O Futuro é Pintado em Cores Chinesas
Enquanto o mundo observa a competição entre OpenAI, Anthropic e Google, a verdadeira ameaça ao domínio americano em IA pode vir de uma direção diferente. ERNIE Bot e outros modelos chineses podem em breve se tornar uma alternativa global às soluções ocidentais, remodelando o mapa tecnológico do mundo por décadas.
Previsão para o Futuro
Analistas da consultoria McKinsey preveem que, até 2028, os modelos chineses de IA serão globalmente competitivos na maioria das aplicações e, em certos nichos, como reconhecimento de imagem e processamento de idiomas asiáticos, eles podem até alcançar o domínio.
"Existe um risco real de que, nos próximos cinco anos, veremos um mundo digital dividido em duas esferas de influência", adverte a Dra. Sarah Miller, do Center for Strategic and International Studies. "Uma ocidental, dominada por modelos como GPT e Claude, e uma oriental, dominada por ERNIE Bot e soluções semelhantes."

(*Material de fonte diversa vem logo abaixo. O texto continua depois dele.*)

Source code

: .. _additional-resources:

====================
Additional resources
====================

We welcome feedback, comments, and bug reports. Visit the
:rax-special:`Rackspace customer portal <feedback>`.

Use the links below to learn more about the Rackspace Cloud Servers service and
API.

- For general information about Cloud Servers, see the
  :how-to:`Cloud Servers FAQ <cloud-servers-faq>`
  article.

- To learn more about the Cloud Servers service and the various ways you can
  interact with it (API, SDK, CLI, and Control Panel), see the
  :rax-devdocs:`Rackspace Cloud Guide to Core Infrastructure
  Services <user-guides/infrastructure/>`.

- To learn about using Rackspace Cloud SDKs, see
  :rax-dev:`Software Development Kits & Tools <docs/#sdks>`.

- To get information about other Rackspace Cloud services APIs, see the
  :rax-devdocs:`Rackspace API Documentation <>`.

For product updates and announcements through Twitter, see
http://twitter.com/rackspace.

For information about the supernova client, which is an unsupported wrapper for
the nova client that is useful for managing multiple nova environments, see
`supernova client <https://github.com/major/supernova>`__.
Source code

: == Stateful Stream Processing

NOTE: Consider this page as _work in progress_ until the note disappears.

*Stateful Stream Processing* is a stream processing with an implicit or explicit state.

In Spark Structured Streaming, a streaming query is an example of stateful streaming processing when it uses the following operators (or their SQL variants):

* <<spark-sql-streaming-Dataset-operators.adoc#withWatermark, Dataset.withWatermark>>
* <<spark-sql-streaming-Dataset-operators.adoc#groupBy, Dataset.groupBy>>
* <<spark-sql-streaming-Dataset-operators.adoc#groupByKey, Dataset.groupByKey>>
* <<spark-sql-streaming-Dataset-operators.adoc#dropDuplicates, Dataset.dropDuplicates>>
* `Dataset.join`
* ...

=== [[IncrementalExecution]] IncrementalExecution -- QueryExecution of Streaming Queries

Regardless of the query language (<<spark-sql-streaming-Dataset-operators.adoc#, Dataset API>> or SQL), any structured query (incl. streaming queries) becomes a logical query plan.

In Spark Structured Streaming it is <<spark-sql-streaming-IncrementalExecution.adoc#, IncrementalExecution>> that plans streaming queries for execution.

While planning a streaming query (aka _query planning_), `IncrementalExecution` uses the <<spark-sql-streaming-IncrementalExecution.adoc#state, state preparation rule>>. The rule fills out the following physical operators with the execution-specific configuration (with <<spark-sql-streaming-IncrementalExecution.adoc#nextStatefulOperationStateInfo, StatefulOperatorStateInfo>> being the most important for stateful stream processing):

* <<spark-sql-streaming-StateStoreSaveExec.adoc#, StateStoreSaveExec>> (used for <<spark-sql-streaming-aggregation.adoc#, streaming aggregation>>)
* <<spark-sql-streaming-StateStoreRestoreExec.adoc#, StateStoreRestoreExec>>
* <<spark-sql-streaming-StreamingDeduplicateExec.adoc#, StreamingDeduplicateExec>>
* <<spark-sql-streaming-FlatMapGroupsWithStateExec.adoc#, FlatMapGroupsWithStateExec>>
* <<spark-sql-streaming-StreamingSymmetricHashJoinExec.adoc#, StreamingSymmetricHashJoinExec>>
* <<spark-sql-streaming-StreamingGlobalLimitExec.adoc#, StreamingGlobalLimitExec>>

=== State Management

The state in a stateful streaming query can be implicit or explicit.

Tal cenário poderia ter implicações de longo alcance não apenas para a tecnologia, mas também para a geopolítica, o comércio e os padrões éticos globais relativos à inteligência artificial.
A Última Palavra Pertence à Inovação
O CEO da Baidu, Robin Li, resume a situação em seus termos caracteristicamente otimistas: "Restrições externas podem retardar o desenvolvimento, mas não podem impedir a inovação. A história da tecnologia mostra que o verdadeiro progresso sempre encontra um caminho. ERNIE Bot é a prova de que o ecossistema chinês de IA não é apenas resiliente às sanções, mas pode transformá-las em um catalisador para seu desenvolvimento."
Apesar da instabilidade política, uma coisa é certa: a guerra fria tecnológica entre os EUA e a China está entrando em uma fase decisiva, e seu resultado pode ser bastante diferente do que os líderes americanos inicialmente esperavam.